Repository files navigation

Open Research Converter

Description

The Open Research Converter (ORC) is a tool designed to allow users to convert proprietary and licensed bibliometric datasets to a shareable format through OpenAlex's API (API documentation found here).

The Open Research Converter has a demo running at orc-demo.gesis.org where you can trial the functionality. This url may be subject to change or to removal after a period of time.

Statement of Need

Bibliometrics and in particular Scientometrics suffers from a lack of reproducibility, wherein the databases used to perform bibliometrics are often proprietary and therefore bound by copyright and access agreements which forbid sharing the underlying data used to create the scientific insights shared in papers.

OpenAlex released in 2022 and is a open-source bibliometric database compiled by Our Research which releases its data with a maximally permissive copyright (specifically under the CC0 1.0 Universal deed), allowing free sharing of all data. This has allowed bibliometric researchers to download and interrogate the data as they see fit, and enables sharing of data.

However, dealing with OpenAlex data can be cumbersome. The methods of access are currently via the website, API, or a data dump, each of which have challenges for researchers associated with it. Namely, to use the website limits the amount of information available to be displayed and may require downloading and then processing the data further to achieve the desired insights, to use the API requires a level of technical knowledge and is rate limited by OpenAlex, and the data dumps are very large (approximately 300GB at time of writing) and also require technical knowledge in the processing and interrogation of the data.

Easing the barrier of access to OpenAlex is a current theme of work in the bibliometrics community, for example @massimo_2024 have created a tool in the R programming language, openalexR, capable of bulk collection of OpenAlex data and processing this data from OpenAlex's JSON based data format to a tabular format. Similarly OpenAlex Networks is a Python library for generation of OpenAlex datasets and processing of citation and coauthorship networks. OpenAlexNet is a C# wrapper for OpenAlex enabling searching of OpenAlex.

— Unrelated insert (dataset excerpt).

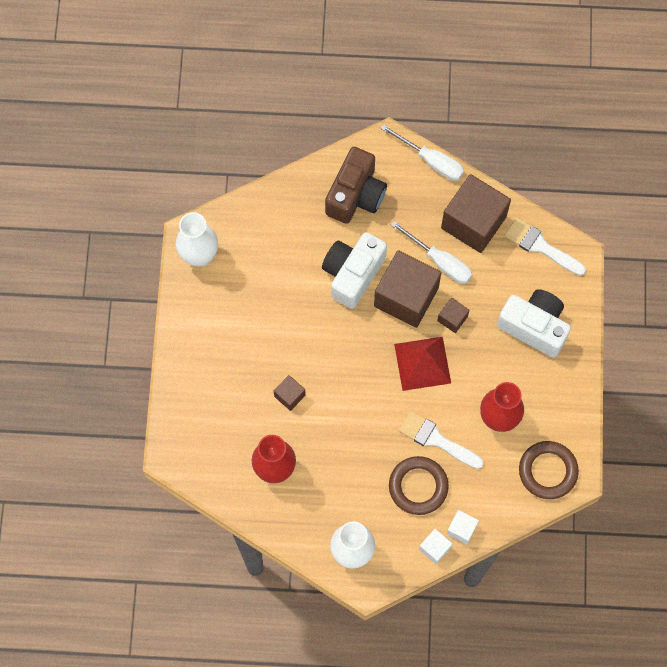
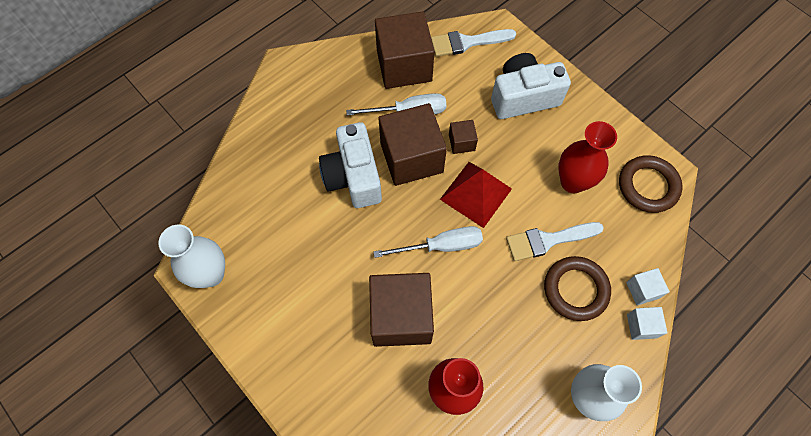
camera: 45 degrees left, 5 degrees down
(289, 395) = (401, 317): brown cube -> brown cube, size x2.20
(355, 195) = (297, 120): brown camera -> none
(431, 161) = (329, 51): white screwdriver -> white screwdriver (441, 246)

Currently OpenAlex has no easy method for researchers to convert their datasets from proprietary formats to OpenAlex. While it is possible to manually convert smaller datasets using OpenAlex's website, or download the OpenAlex data dump and process this to enable matching.

We provide here in the Open Research Coverter a tool utilising the OpenAlex API enabling simple bulk conversion of bilbiometric data to a shareable format.

Table of Contents

How to Use the ORC

Online

If you wish to use the ORC without installing locally:

  1. Navigate to https://orc-demo.gesis.org
  2. Fill your the email address into the email box
    • This is so that OpenAlex can monitor traffic, and places your requests in the "polite pool", where responses are faster and more consistent.
  3. Input your DOI data:
    • The ORC expects a comma separated list of DOIs in the text box
    • The ORC does not mind whether DOIs are prefaced with "https://doi.org/"
    1. Via csv file
      • Browse to select a csv file, this shall be read into the text box
      • The ORC expects a single column of DOIs with a header
        • Therefore if the first row contains a DOI this will be not be parsed into the text box
    2. Via copy and paste into the text box
      • You can also manually copy and paste your DOI data into the text box
    • The ORC can accept thousands of DOIs, though this may take a few minutes.
  4. Click Submit
    • A waiting animation should play in the right hand output box, if this flashes and then disappears your query may have been unsuccessful. Please try one more time, and then check your input.
  5. Wait for Output
    • If your query is successful, then in the output box the first 50 OpenAlex IDs corresponding to your DOIs will be returned.
    • If you have more submitted than 50 DOIs, then click "download CSV" to download a csv file with the DOI in the first column and the corresponding OpenAlex ID in the second column.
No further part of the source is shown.